Have you ever wanted to be a model? Do you have a particularly interesting, wild or quirky outfit that you want to strut in? If so, there is a perfect opportunity to showcase your apparel — and yourself.

Street fashion has become a new trend, a democratic runway. In sync with this international movement for self-expression and fun, a Harajuku Style Fashion Monster Party will take place on Saturday (Sept. 28) from 2-5 p.m. at Taos Plaza.

DJ OppaSan will play the latest pop and rock music from Japan and Korea. Local hairdressers, makeup artists and photographers will be there to help models and those who want to participate.

Harajuku is a Japanese form of pop culture fashion that features different looks, from elegant gothic “Lolita,” punky kawaii (cute), to Cosplay inspired by anime and Japanese rock groups.

“With all the negativity in America, fun must be the antidote; so after Sandy Hook I was inspired to do something that was fun, a fashion-oriented event that everyone could participate in, especially young people,” said Taos glass artist Michael Miro, who conceived the idea with up-and-coming Taos clothing designer Celina Porter.

“I am very fond of Japanese fashion,” said Porter, who is also an esthetician and owns Yamina Day Spa. “In fact, I went to school for fashion design and I have always been attracted to it.”

When Miro saw some of Porter’s designs at a fashion show last December at Lenny Foster’s Living Light Gallery, he was so impressed that he invited her to work with him.

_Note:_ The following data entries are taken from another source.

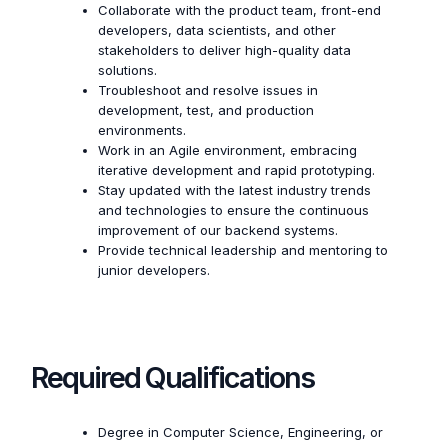
Collaborate with the product team, front-end
developers, data scientists, and other
stakeholders to deliver high-quality data
solutions.
Troubleshoot and resolve issues in
development, test, and production
environments.
Work in an Agile environment, embracing
iterative development and rapid prototyping.
Stay updated with the latest industry trends
and technologies to ensure the continuous
improvement of our backend systems.
Provide technical leadership and mentoring to
junior developers.
Required Qualifications
Degree in Computer Science, Engineering, or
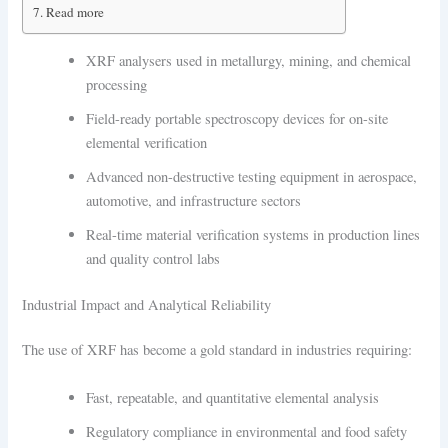
Read more
XRF analysers used in metallurgy, mining, and chemical
processing
Field-ready portable spectroscopy devices for on-site
elemental verification
Advanced non-destructive testing equipment in aerospace,
automotive, and infrastructure sectors
Real-time material verification systems in production lines
and quality control labs
Industrial Impact and Analytical Reliability
The use of XRF has become a gold standard in industries requiring:
Fast, repeatable, and quantitative elemental analysis
Regulatory compliance in environmental and food safety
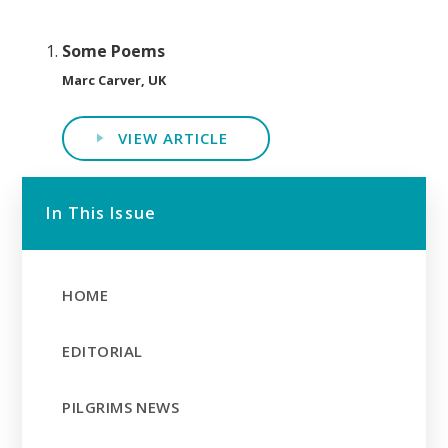
Some Poems
Marc Carver, UK
VIEW ARTICLE
In This Issue
HOME
EDITORIAL
PILGRIMS NEWS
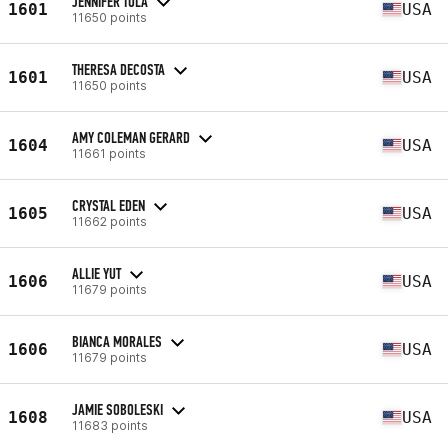
JENNIFER TOLA
1601
USA
11650 points
THERESA DECOSTA
1601
USA
11650 points
AMY COLEMAN GERARD
1604
USA
11661 points
CRYSTAL EDEN
1605
USA
11662 points
ALLIE YUT
1606
USA
11679 points
BIANCA MORALES
1606
USA
11679 points
JAMIE SOBOLESKI
1608
USA
11683 points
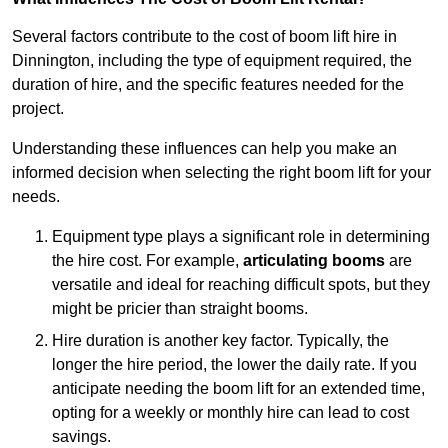
Several factors contribute to the cost of boom lift hire in
Dinnington, including the type of equipment required, the
duration of hire, and the specific features needed for the
project.
Understanding these influences can help you make an
informed decision when selecting the right boom lift for your
needs.
Equipment type plays a significant role in determining
the hire cost. For example,
articulating booms
are
versatile and ideal for reaching difficult spots, but they
might be pricier than straight booms.
Hire duration is another key factor. Typically, the
longer the hire period, the lower the daily rate. If you
anticipate needing the boom lift for an extended time,
opting for a weekly or monthly hire can lead to cost
savings.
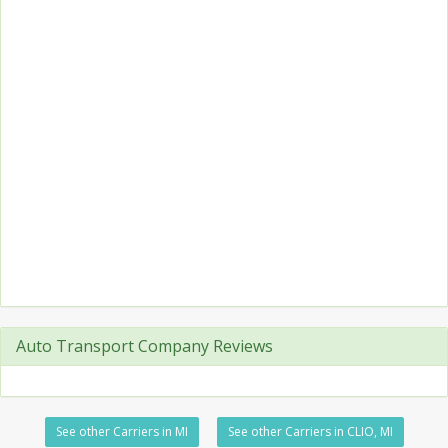
Auto Transport Company Reviews
See other Carriers in MI
See other Carriers in CLIO, MI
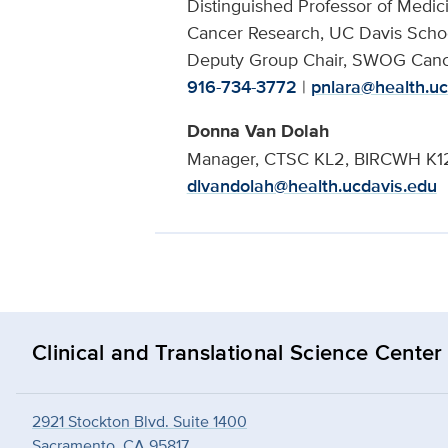
Distinguished Professor of Medi
Cancer Research, UC Davis Scho
Deputy Group Chair, SWOG Canc
916-734-3772
|
pnlara@health.uc
Donna Van Dolah
Manager, CTSC KL2, BIRCWH K12,
dlvandolah@health.ucdavis.edu
Clinical and Translational Science Center
2921 Stockton Blvd. Suite 1400
Sacramento, CA 95817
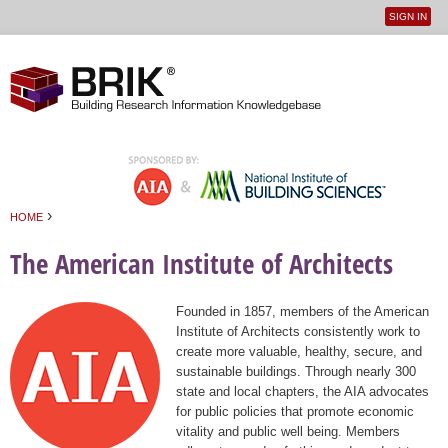
SIGN IN
User
Jump to navigation
menu
›
HOME
You are here
The American Institute of Architects
Founded in 1857, members of the American
Institute of Architects consistently work to
create more valuable, healthy, secure, and
sustainable buildings. Through nearly 300
state and local chapters, the AIA advocates
for public policies that promote economic
vitality and public well being. Members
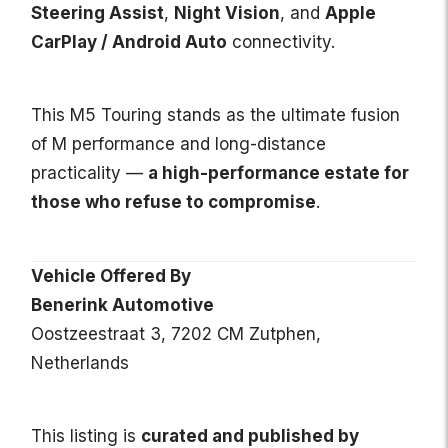
Steering Assist
,
Night Vision
, and
Apple
CarPlay / Android Auto
connectivity.
This M5 Touring stands as the ultimate fusion
of M performance and long-distance
practicality —
a high-performance estate for
those who refuse to compromise
.
Vehicle Offered By
Benerink Automotive
Oostzeestraat 3, 7202 CM Zutphen,
Netherlands
This listing is
curated and published by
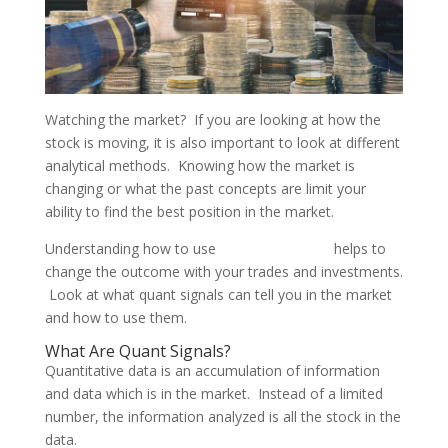
Watching the market? If you are looking at how the
stock is moving, it is also important to look at different
analytical methods. Knowing how the market is
changing or what the past concepts are limit your
ability to find the best position in the market.
Understanding how to use
trading signals
helps to
change the outcome with your trades and investments.
Look at what quant signals can tell you in the market
and how to use them.
What Are Quant Signals?
Quantitative data is an accumulation of information
and data which is in the market. Instead of a limited
number, the information analyzed is all the stock in the
data.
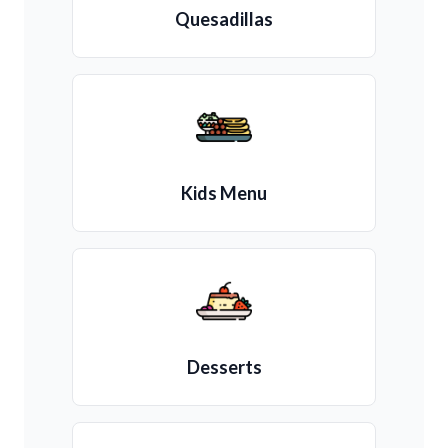
Quesadillas
Kids Menu
Desserts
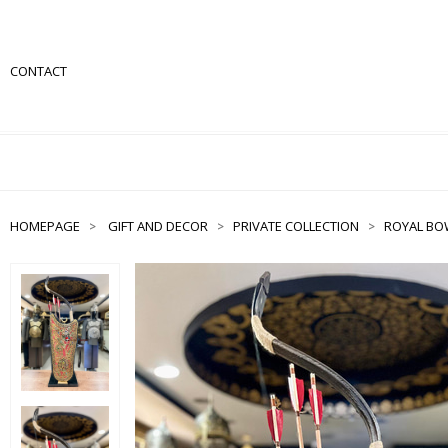
CONTACT
HOMEPAGE
GIFT AND DECOR
PRIVATE COLLECTION
ROYAL BO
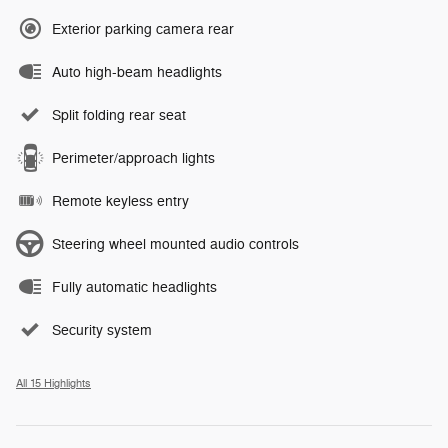
Exterior parking camera rear
Auto high-beam headlights
Split folding rear seat
Perimeter/approach lights
Remote keyless entry
Steering wheel mounted audio controls
Fully automatic headlights
Security system
All 15 Highlights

The Harajuku Style Fashion Monster Party is partly the result of this collaboration.

“The goal of the Harajuku fashion party is to inspire originality and allow everyone to feel like a fashion model for a day,” Miro said. “We want people to come out in all their individual beauty and color.”

Diana Rogers, owner of “hair” salon, is one of the hairstylists who will give a professional touch to the participating models’ hair and make-up. “It can be very theatrical,” she said. “We don’t really know what to expect because this is not an organized event, but I think it is going to be huge.”

“Street fashion is the personal creation of individuals,” Miro said, “so layered, mismatched clothes along with outlandish accessories, wild hair and makeup will abound.”

“It is art for the fun of it!” said his wife, hairstylist Heather Miro.

The public is invited to wear whatever they want, but the hope is they will be in the spirit of the event and dress up a little bit. “Fashion Day on the Plaza is like a Halloween party in the light of day, without the ghouls and zombies,” said Miro.

Most likely, there will be flash mobs and wild spontaneous “happenings,” but only a few things have been planned in advance. “We will have a ‘Fashion Walk’ Harajuku-style around Taos to say hello to all the businesses that work to make people more beautiful and stylish,” Porter said.

There will also be a “walk through” on the Plaza gazebo for anyone showing off their style. After that, a group picture will be taken, later posted on fashion sites around the world. At 4 p.m. is a competition for the best and most original styles. “If we can get donations for awards, the winners will receive a prize,” Miro said. “We also plan to create a video of the fashion walk and put it up on YouTube to share with people around the world who are creating the same kind of events.”

This is quite an unconventional show. There is no effort to raise money, since the goal is building support and participation by word of mouth and social networking.

“The only thing that is going to happen is what people want to make happen,” Miro said. “This is a DIY event and success depends on if people want to show up.”

Ashley Cloutman of Taos Fiber Arts said, “Art is everywhere here so this is the perfect place for a street fashion party. Art on!”

Clothing boutiques can dress someone up in their favorite fashion. “Hairstylists can do amazing wild hairdos,” Porter said. “Makeup artists can transform someone into a superstar. Dance groups can join us. Most of all, everyone can come in their own style. Street fashion is whatever people want to it to be.”

Harajuku Fashion Monster Party is supported by Taos Arts Council and Taos Arts & Cultural District. See facebook.com/pages/Fashion-Day-on-the-Plaza/470275926395520

Miro glass at El Monte

Taos artist Michael Miro will debut a new series of works in glass titled ”Kabukimono - To Deviate” in an exhibition that will open with a reception Sunday (Sept. 29) from 2-5 p.m., in the Grand Bohemian Gallery at El Monte Sagrado Resort, 317 Kit Carson Road.

At the reception there will be a fashion show by Taos clothing designer Celina Porter who will be presenting new Korean inspired fashion designs called ”From Hanbok to K-Pop.”

The Miro exhibition will continue through Nov. 1, 2013.